Ab Herbst 1940 hatte Arvid Harnack Kontakt zu einem Mitarbeiter des sowjetischen Nachrichtendienstes in Berlin, ab März 1941 nahm auch Schulze-Boysen an den Treffen teil. Sie beabsichtigten, mit der sowjetischen Seite eine Gesprächs- und Vertrauensbasis zu schaffen, die eine Beendigung des Krieges und dann die außenpolitische Verständigung mit Ost und West ermöglichen sollte. Es gelang der Harnack/Schulze-Boysen-Gruppe jedoch nur in Ansätzen, eine Kommunikation mit Moskau aufzubauen. Sie hatte wohl nicht die Möglichkeit, umfassende militärische Pläne der Wehrmacht an die Sowjetunion zu übermitteln. Was und wieviel der sowjetischen Seite berichtet wurde, ist bislang unter Historikern umstritten.
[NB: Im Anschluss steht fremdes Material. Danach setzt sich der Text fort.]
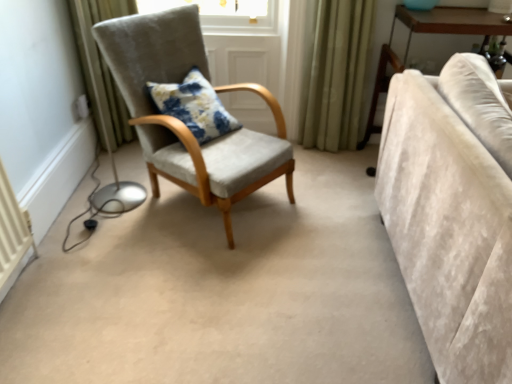
Question: Considering the relative sizes of floral fabric cushion at center and light brown wooden table at right in the image provided, is floral fabric cushion at center thinner than light brown wooden table at right?

Choices:
 (A) yes
 (B) no

Answer: (A)

Question: Is floral fabric cushion at center shorter than light brown wooden table at right?

Choices:
 (A) no
 (B) yes

Answer: (B)

Question: Is floral fabric cushion at center positioned with its back to light brown wooden table at right?

Choices:
 (A) no
 (B) yes

Answer: (A)

Question: Considering the relative sizes of floral fabric cushion at center and light brown wooden table at right in the image provided, is floral fabric cushion at center wider than light brown wooden table at right?

Choices:
 (A) yes
 (B) no

Answer: (B)

Question: From a real-world perspective, is floral fabric cushion at center on light brown wooden table at right?

Choices:
 (A) yes
 (B) no

Answer: (A)

Question: From a real-world perspective, is floral fabric cushion at center above or below suede/grey chair at center?

Choices:
 (A) below
 (B) above

Answer: (A)

Question: Is floral fabric cushion at center spatially inside suede/grey chair at center, or outside of it?

Choices:
 (A) outside
 (B) inside

Answer: (B)

Question: Looking at their shapes, would you say floral fabric cushion at center is wider or thinner than suede/grey chair at center?

Choices:
 (A) thin
 (B) wide

Answer: (A)

Question: In the image, is floral fabric cushion at center positioned in front of or behind suede/grey chair at center?

Choices:
 (A) front
 (B) behind

Answer: (B)

Question: From a real-world perspective, is light brown wooden table at right above or below beige velvet couch at right?

Choices:
 (A) above
 (B) below

Answer: (B)

Question: Considering the positions of light brown wooden table at right and beige velvet couch at right in the image, is light brown wooden table at right taller or shorter than beige velvet couch at right?

Choices:
 (A) short
 (B) tall

Answer: (B)

Question: Considering the positions of light brown wooden table at right and beige velvet couch at right in the image, is light brown wooden table at right wider or thinner than beige velvet couch at right?

Choices:
 (A) thin
 (B) wide

Answer: (A)

Question: Is light brown wooden table at right bigger or smaller than beige velvet couch at right?

Choices:
 (A) big
 (B) small

Answer: (B)

Question: Visually, is floral fabric cushion at center positioned to the left or to the right of light brown wooden table at right?

Choices:
 (A) left
 (B) right

Answer: (A)

Question: Considering their positions, is floral fabric cushion at center located in front of or behind light brown wooden table at right?

Choices:
 (A) front
 (B) behind

Answer: (A)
Allerdings wurde schon im Sommer 1942 der sowjetische Versuch, über Fallschirmspringer Nachrichtenverbindungen zu deutschen Widerstandskreisen herzustellen, der Roten Kapelle zum Verhängnis.
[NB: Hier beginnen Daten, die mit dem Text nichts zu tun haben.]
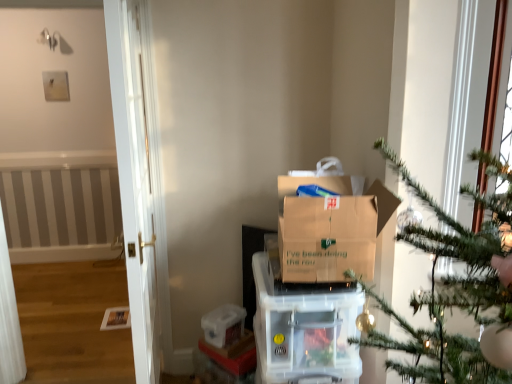
Question: Is brown cardboard box at center turned away from transparent plastic container at lower center?

Choices:
 (A) yes
 (B) no

Answer: (B)

Question: Would you say transparent plastic container at lower center is part of brown cardboard box at center's contents?

Choices:
 (A) yes
 (B) no

Answer: (B)

Question: Does brown cardboard box at center touch transparent plastic container at lower center?

Choices:
 (A) yes
 (B) no

Answer: (B)

Question: Is brown cardboard box at center in front of transparent plastic container at lower center?

Choices:
 (A) no
 (B) yes

Answer: (B)

Question: From a real-world perspective, is brown cardboard box at center below transparent plastic container at lower center?

Choices:
 (A) yes
 (B) no

Answer: (B)

Question: Considering the relative sizes of brown cardboard box at center and transparent plastic container at lower center in the image provided, is brown cardboard box at center smaller than transparent plastic container at lower center?

Choices:
 (A) no
 (B) yes

Answer: (A)

Question: Is clear plastic storage container at center not near transparent plastic container at lower center?

Choices:
 (A) yes
 (B) no

Answer: (B)

Question: Is clear plastic storage container at center oriented towards transparent plastic container at lower center?

Choices:
 (A) no
 (B) yes

Answer: (A)

Question: Does clear plastic storage container at center touch transparent plastic container at lower center?

Choices:
 (A) no
 (B) yes

Answer: (A)

Question: From a real-world perspective, is clear plastic storage container at center beneath transparent plastic container at lower center?

Choices:
 (A) no
 (B) yes

Answer: (A)

Question: Is clear plastic storage container at center positioned before transparent plastic container at lower center?

Choices:
 (A) no
 (B) yes

Answer: (B)

Question: Considering the relative sizes of clear plastic storage container at center and transparent plastic container at lower center in the image provided, is clear plastic storage container at center bigger than transparent plastic container at lower center?

Choices:
 (A) no
 (B) yes

Answer: (B)

Question: From a real-world perspective, is transparent plastic container at lower center on top of brown cardboard box at center?

Choices:
 (A) yes
 (B) no

Answer: (B)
Mehr als 150 Personen waren beteiligt an der Widerstandsorganisation, die sich vor allem durch Flugschriften und Klebezettel in Berlin bemerkbar gemacht hatte. 126 von ihnen wurden zwischen Herbst 1942 und Frühjahr 1943 verhaftet und wegen "Spionage", "Vorbereitung zum Hochverrat" oder "Feindbegünstigung" vom Reichskriegsgericht oder dem Volksgerichtshof zu Todes- und Zuchthausstrafen verurteilt. Einige wurden ohne Verfahren ermordet.


Aus ganz verschiedenen gesellschaftlichen Schichten kommend, mit unterschiedlicher Bildung und von ganz abweichenden politischen Überzeugungen hatten die Träger dieses Widerstandes die Beendigung des Krieges erstrebt. Sie hofften auf eine Vertrauensbasis mit der Sowjetunion, die eine außenpolitische Verständigung mit Mos-kau ermöglicht hätte. Dadurch sollte Deutschland eine Mittlerrolle zwischen Ost- und Westeuropa in einer neuen Friedensordnung zufallen. Grundgedanken im Konzept der Roten Kapelle war die Sicherung der Eigenständigkeit Deutschlands als Nationalstaat. Die Rote Kapelle war weder die straff organisierte kommunistische Kadergruppe, die Moskaus Befehle ausführte (so lautete die offizielle Version der DDR-Geschichtsschreibung), noch die landesverräterische Spionageorganisation im Dienste des Feindes (als die sie viele westdeutsche Historiker lange Zeit einordneten). Daher sind Rolle und Bedeutung der Roten Kapelle in und für den Widerstand gegen den Nationalsozialismus in der Geschichtswissenschaft bis heute umstritten.